The brief scene of the grieving Tamil mother wailing in the village street with the body of her murdered son, or another scene at the local hospital where a young mother screams about the death of her child, are deeply affecting. Their cries echo thousands of others whose children have been killed by police repression and government cuts to public health, or direct military assaults during the 1983–2009 civil war against the separatist Liberation Tigers of Tamil Eelam.
As the film makes clear, police frameup and beatings are not an aberration but the norm. In 2023 alone, Sri Lanka’s Human Rights Commission received over 200 complaints of police torture.
Life is cheap for Bandara, whose only concern is obtaining a signed confession. If a suspect dies during an “investigation,” he will simply round up others.
In one chilling exchange Amithra asks him whether they are responsible for the boy’s death. “No madam,” Bandara replies. “He is responsible for your troubles and all my troubles.”
“But isn’t this a human life. Doesn’t it have any value?” she asks.
“Yes. During the elections it has the value of one vote,” Bandara answers, and repeats this in Sinhala to another policeman who laughs in agreement.
Bandara, of course, is just a small cog in the state apparatus.
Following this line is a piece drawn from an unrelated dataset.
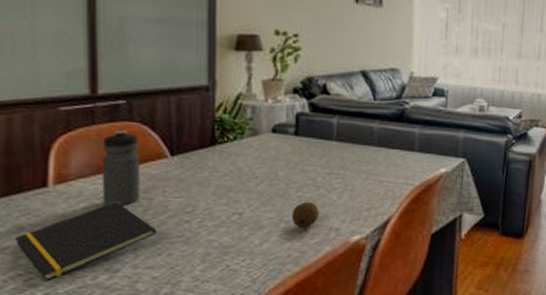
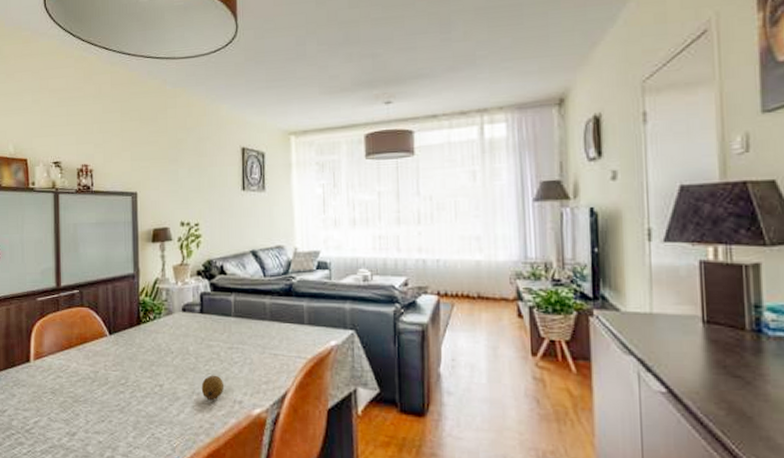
notepad: present [14,201,156,282] -> none [10,374,101,441]
water bottle: present [101,129,140,206] -> none [63,314,89,378]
Last December the Supreme Court of Sri Lanka found Deshabandu Tennakoon, who had just been appointed Acting Inspector General of Police, and two other police officers guilty of torturing a man accused of theft in 2010. Tennakoon, who authorised police assaults on protesters in 2022, is notorious for his violations of human rights.
Paradise is a poignant and commendable work and fully deserves the numerous awards and critical praise it has won following its premiere late last year at the Busan International Film Festival in South Korea. The film is currently screening in Sri Lanka, where thousands have watched it since its release in July, and is now available on Amazon Prime in India. It will be screened on the BBC’s South Asian Film Season on Channel 4 and available for streaming in the United Kingdom and Ireland later this month.
While Vithanage has made the first and only film set during the economic crisis and mass protests that brought down the Rajapakse regime, the class oppression and injustices dramatised in Paradise are not Sri Lankan questions but another component of the social reality confronting millions of workers and youth around the world.